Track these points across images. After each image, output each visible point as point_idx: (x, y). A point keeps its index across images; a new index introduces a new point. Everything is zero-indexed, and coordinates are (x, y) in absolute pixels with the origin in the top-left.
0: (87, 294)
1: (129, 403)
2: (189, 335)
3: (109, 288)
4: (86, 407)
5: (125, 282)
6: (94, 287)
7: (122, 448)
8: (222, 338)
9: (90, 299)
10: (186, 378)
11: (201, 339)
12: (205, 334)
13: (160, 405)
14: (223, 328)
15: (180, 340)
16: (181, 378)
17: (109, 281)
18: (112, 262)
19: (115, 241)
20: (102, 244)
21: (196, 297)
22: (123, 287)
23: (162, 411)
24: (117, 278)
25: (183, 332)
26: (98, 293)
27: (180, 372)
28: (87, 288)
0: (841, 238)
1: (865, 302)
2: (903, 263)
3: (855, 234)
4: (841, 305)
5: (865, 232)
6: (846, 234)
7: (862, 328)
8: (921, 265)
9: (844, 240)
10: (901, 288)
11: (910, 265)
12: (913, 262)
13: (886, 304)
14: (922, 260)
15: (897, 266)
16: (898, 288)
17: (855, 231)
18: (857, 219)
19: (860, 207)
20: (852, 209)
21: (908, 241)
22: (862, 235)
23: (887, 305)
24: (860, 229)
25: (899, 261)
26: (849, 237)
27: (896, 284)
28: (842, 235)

++++++++++

Rewrite all of the records above as a numbered list, omitting any blank lines.

*Reply to the exercise*
1. Track these points across images. After each image, output each visible point as point_idx: (x, y). A point keeps its index across images; a new index introduces a new point. Everything is zero-indexed, and coordinates are (x, y) in absolute pixels with the origin in the top-left.
2. 0: (87, 294)
3. 1: (129, 403)
4. 2: (189, 335)
5. 3: (109, 288)
6. 4: (86, 407)
7. 5: (125, 282)
8. 6: (94, 287)
9. 7: (122, 448)
10. 8: (222, 338)
11. 9: (90, 299)
12. 10: (186, 378)
13. 11: (201, 339)
14. 12: (205, 334)
15. 13: (160, 405)
16. 14: (223, 328)
17. 15: (180, 340)
18. 16: (181, 378)
19. 17: (109, 281)
20. 18: (112, 262)
21. 19: (115, 241)
22. 20: (102, 244)
23. 21: (196, 297)
24. 22: (123, 287)
25. 23: (162, 411)
26. 24: (117, 278)
27. 25: (183, 332)
28. 26: (98, 293)
29. 27: (180, 372)
30. 28: (87, 288)
31. 0: (841, 238)
32. 1: (865, 302)
33. 2: (903, 263)
34. 3: (855, 234)
35. 4: (841, 305)
36. 5: (865, 232)
37. 6: (846, 234)
38. 7: (862, 328)
39. 8: (921, 265)
40. 9: (844, 240)
41. 10: (901, 288)
42. 11: (910, 265)
43. 12: (913, 262)
44. 13: (886, 304)
45. 14: (922, 260)
46. 15: (897, 266)
47. 16: (898, 288)
48. 17: (855, 231)
49. 18: (857, 219)
50. 19: (860, 207)
51. 20: (852, 209)
52. 21: (908, 241)
53. 22: (862, 235)
54. 23: (887, 305)
55. 24: (860, 229)
56. 25: (899, 261)
57. 26: (849, 237)
58. 27: (896, 284)
59. 28: (842, 235)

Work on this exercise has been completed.